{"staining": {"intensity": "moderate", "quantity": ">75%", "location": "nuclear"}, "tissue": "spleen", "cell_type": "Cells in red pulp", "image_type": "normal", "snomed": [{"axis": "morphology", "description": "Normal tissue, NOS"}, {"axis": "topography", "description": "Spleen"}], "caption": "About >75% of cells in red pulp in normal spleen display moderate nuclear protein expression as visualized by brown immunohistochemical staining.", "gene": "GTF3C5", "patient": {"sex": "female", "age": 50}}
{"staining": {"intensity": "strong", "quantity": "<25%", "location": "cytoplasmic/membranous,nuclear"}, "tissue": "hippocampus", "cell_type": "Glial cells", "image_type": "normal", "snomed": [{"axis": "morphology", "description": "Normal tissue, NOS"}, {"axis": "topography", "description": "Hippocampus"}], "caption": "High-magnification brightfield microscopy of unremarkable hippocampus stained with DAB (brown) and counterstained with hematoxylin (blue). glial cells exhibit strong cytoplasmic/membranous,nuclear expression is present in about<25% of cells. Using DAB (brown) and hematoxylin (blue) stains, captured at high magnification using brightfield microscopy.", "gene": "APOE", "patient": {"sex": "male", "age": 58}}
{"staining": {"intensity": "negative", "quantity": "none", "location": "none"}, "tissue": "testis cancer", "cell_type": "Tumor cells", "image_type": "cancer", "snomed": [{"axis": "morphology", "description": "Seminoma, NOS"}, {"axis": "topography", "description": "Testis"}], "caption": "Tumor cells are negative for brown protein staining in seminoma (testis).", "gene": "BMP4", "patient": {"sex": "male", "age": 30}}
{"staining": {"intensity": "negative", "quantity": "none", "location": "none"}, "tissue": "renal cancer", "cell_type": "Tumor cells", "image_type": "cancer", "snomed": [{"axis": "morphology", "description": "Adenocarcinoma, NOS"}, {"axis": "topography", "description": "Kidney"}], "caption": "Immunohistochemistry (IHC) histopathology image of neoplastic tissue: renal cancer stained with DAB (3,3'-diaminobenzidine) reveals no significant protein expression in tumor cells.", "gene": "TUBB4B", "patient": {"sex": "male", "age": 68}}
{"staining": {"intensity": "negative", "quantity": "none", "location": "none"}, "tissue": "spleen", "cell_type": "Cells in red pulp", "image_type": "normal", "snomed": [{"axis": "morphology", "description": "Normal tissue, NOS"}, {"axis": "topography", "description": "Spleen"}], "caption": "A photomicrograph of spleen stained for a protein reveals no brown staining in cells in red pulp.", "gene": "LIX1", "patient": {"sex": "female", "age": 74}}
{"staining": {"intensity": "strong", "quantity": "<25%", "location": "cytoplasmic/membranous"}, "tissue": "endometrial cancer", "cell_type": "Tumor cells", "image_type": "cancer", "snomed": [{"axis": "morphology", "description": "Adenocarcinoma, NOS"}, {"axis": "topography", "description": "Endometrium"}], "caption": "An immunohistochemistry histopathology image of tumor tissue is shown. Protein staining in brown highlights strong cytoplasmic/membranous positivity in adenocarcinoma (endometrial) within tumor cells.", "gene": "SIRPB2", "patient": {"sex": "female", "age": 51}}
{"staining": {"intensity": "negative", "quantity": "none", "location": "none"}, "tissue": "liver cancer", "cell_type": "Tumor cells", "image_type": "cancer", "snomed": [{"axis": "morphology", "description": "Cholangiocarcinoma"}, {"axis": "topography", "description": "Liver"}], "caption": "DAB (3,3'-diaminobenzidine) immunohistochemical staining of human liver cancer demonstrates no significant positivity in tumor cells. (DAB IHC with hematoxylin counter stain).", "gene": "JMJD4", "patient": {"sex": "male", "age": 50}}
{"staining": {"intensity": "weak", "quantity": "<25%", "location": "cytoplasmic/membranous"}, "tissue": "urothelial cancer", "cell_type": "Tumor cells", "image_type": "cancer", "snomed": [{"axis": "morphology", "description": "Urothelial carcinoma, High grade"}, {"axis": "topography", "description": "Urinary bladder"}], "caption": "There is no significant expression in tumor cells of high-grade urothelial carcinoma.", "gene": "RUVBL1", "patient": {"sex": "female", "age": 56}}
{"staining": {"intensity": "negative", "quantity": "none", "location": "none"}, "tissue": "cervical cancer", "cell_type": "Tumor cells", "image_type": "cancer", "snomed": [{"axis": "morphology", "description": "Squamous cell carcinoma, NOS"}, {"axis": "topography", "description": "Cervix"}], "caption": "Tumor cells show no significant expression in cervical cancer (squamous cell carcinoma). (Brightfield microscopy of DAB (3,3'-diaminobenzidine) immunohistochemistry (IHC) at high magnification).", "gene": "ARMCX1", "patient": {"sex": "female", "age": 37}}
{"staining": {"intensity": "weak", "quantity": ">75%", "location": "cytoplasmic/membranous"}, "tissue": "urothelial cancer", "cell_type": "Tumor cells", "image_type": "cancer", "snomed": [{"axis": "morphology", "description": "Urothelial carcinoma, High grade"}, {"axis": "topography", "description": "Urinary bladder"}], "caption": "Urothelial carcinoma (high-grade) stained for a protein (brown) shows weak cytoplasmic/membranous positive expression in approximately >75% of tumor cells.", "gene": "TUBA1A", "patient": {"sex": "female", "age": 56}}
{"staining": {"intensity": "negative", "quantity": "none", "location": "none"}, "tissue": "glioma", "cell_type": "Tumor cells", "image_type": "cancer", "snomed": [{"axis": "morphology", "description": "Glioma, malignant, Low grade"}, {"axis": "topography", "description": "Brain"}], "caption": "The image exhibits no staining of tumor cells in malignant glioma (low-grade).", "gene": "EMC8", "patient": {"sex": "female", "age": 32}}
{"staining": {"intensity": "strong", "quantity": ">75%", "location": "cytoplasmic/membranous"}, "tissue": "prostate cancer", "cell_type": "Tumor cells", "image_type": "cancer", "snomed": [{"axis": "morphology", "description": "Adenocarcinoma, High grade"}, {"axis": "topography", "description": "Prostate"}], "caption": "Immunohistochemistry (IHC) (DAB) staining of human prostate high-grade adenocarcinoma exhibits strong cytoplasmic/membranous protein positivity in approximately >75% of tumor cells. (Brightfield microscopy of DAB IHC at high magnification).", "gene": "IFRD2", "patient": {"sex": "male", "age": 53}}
^^^^^^^^
* _WHAT YOU WILL DO_
Copy every entry exactly as it is given.

* _ANSWER TO THE EXERCISE_
{"staining": {"intensity": "moderate", "quantity": ">75%", "location": "nuclear"}, "tissue": "spleen", "cell_type": "Cells in red pulp", "image_type": "normal", "snomed": [{"axis": "morphology", "description": "Normal tissue, NOS"}, {"axis": "topography", "description": "Spleen"}], "caption": "About >75% of cells in red pulp in normal spleen display moderate nuclear protein expression as visualized by brown immunohistochemical staining.", "gene": "GTF3C5", "patient": {"sex": "female", "age": 50}}
{"staining": {"intensity": "strong", "quantity": "<25%", "location": "cytoplasmic/membranous,nuclear"}, "tissue": "hippocampus", "cell_type": "Glial cells", "image_type": "normal", "snomed": [{"axis": "morphology", "description": "Normal tissue, NOS"}, {"axis": "topography", "description": "Hippocampus"}], "caption": "High-magnification brightfield microscopy of unremarkable hippocampus stained with DAB (brown) and counterstained with hematoxylin (blue). glial cells exhibit strong cytoplasmic/membranous,nuclear expression is present in about<25% of cells. Using DAB (brown) and hematoxylin (blue) stains, captured at high magnification using brightfield microscopy.", "gene": "APOE", "patient": {"sex": "male", "age": 58}}
{"staining": {"intensity": "negative", "quantity": "none", "location": "none"}, "tissue": "testis cancer", "cell_type": "Tumor cells", "image_type": "cancer", "snomed": [{"axis": "morphology", "description": "Seminoma, NOS"}, {"axis": "topography", "description": "Testis"}], "caption": "Tumor cells are negative for brown protein staining in seminoma (testis).", "gene": "BMP4", "patient": {"sex": "male", "age": 30}}
{"staining": {"intensity": "negative", "quantity": "none", "location": "none"}, "tissue": "renal cancer", "cell_type": "Tumor cells", "image_type": "cancer", "snomed": [{"axis": "morphology", "description": "Adenocarcinoma, NOS"}, {"axis": "topography", "description": "Kidney"}], "caption": "Immunohistochemistry (IHC) histopathology image of neoplastic tissue: renal cancer stained with DAB (3,3'-diaminobenzidine) reveals no significant protein expression in tumor cells.", "gene": "TUBB4B", "patient": {"sex": "male", "age": 68}}
{"staining": {"intensity": "negative", "quantity": "none", "location": "none"}, "tissue": "spleen", "cell_type": "Cells in red pulp", "image_type": "normal", "snomed": [{"axis": "morphology", "description": "Normal tissue, NOS"}, {"axis": "topography", "description": "Spleen"}], "caption": "A photomicrograph of spleen stained for a protein reveals no brown staining in cells in red pulp.", "gene": "LIX1", "patient": {"sex": "female", "age": 74}}
{"staining": {"intensity": "strong", "quantity": "<25%", "location": "cytoplasmic/membranous"}, "tissue": "endometrial cancer", "cell_type": "Tumor cells", "image_type": "cancer", "snomed": [{"axis": "morphology", "description": "Adenocarcinoma, NOS"}, {"axis": "topography", "description": "Endometrium"}], "caption": "An immunohistochemistry histopathology image of tumor tissue is shown. Protein staining in brown highlights strong cytoplasmic/membranous positivity in adenocarcinoma (endometrial) within tumor cells.", "gene": "SIRPB2", "patient": {"sex": "female", "age": 51}}
{"staining": {"intensity": "negative", "quantity": "none", "location": "none"}, "tissue": "liver cancer", "cell_type": "Tumor cells", "image_type": "cancer", "snomed": [{"axis": "morphology", "description": "Cholangiocarcinoma"}, {"axis": "topography", "description": "Liver"}], "caption": "DAB (3,3'-diaminobenzidine) immunohistochemical staining of human liver cancer demonstrates no significant positivity in tumor cells. (DAB IHC with hematoxylin counter stain).", "gene": "JMJD4", "patient": {"sex": "male", "age": 50}}
{"staining": {"intensity": "weak", "quantity": "<25%", "location": "cytoplasmic/membranous"}, "tissue": "urothelial cancer", "cell_type": "Tumor cells", "image_type": "cancer", "snomed": [{"axis": "morphology", "description": "Urothelial carcinoma, High grade"}, {"axis": "topography", "description": "Urinary bladder"}], "caption": "There is no significant expression in tumor cells of high-grade urothelial carcinoma.", "gene": "RUVBL1", "patient": {"sex": "female", "age": 56}}
{"staining": {"intensity": "negative", "quantity": "none", "location": "none"}, "tissue": "cervical cancer", "cell_type": "Tumor cells", "image_type": "cancer", "snomed": [{"axis": "morphology", "description": "Squamous cell carcinoma, NOS"}, {"axis": "topography", "description": "Cervix"}], "caption": "Tumor cells show no significant expression in cervical cancer (squamous cell carcinoma). (Brightfield microscopy of DAB (3,3'-diaminobenzidine) immunohistochemistry (IHC) at high magnification).", "gene": "ARMCX1", "patient": {"sex": "female", "age": 37}}
{"staining": {"intensity": "weak", "quantity": ">75%", "location": "cytoplasmic/membranous"}, "tissue": "urothelial cancer", "cell_type": "Tumor cells", "image_type": "cancer", "snomed": [{"axis": "morphology", "description": "Urothelial carcinoma, High grade"}, {"axis": "topography", "description": "Urinary bladder"}], "caption": "Urothelial carcinoma (high-grade) stained for a protein (brown) shows weak cytoplasmic/membranous positive expression in approximately >75% of tumor cells.", "gene": "TUBA1A", "patient": {"sex": "female", "age": 56}}
{"staining": {"intensity": "negative", "quantity": "none", "location": "none"}, "tissue": "glioma", "cell_type": "Tumor cells", "image_type": "cancer", "snomed": [{"axis": "morphology", "description": "Glioma, malignant, Low grade"}, {"axis": "topography", "description": "Brain"}], "caption": "The image exhibits no staining of tumor cells in malignant glioma (low-grade).", "gene": "EMC8", "patient": {"sex": "female", "age": 32}}
{"staining": {"intensity": "strong", "quantity": ">75%", "location": "cytoplasmic/membranous"}, "tissue": "prostate cancer", "cell_type": "Tumor cells", "image_type": "cancer", "snomed": [{"axis": "morphology", "description": "Adenocarcinoma, High grade"}, {"axis": "topography", "description": "Prostate"}], "caption": "Immunohistochemistry (IHC) (DAB) staining of human prostate high-grade adenocarcinoma exhibits strong cytoplasmic/membranous protein positivity in approximately >75% of tumor cells. (Brightfield microscopy of DAB IHC at high magnification).", "gene": "IFRD2", "patient": {"sex": "male", "age": 53}}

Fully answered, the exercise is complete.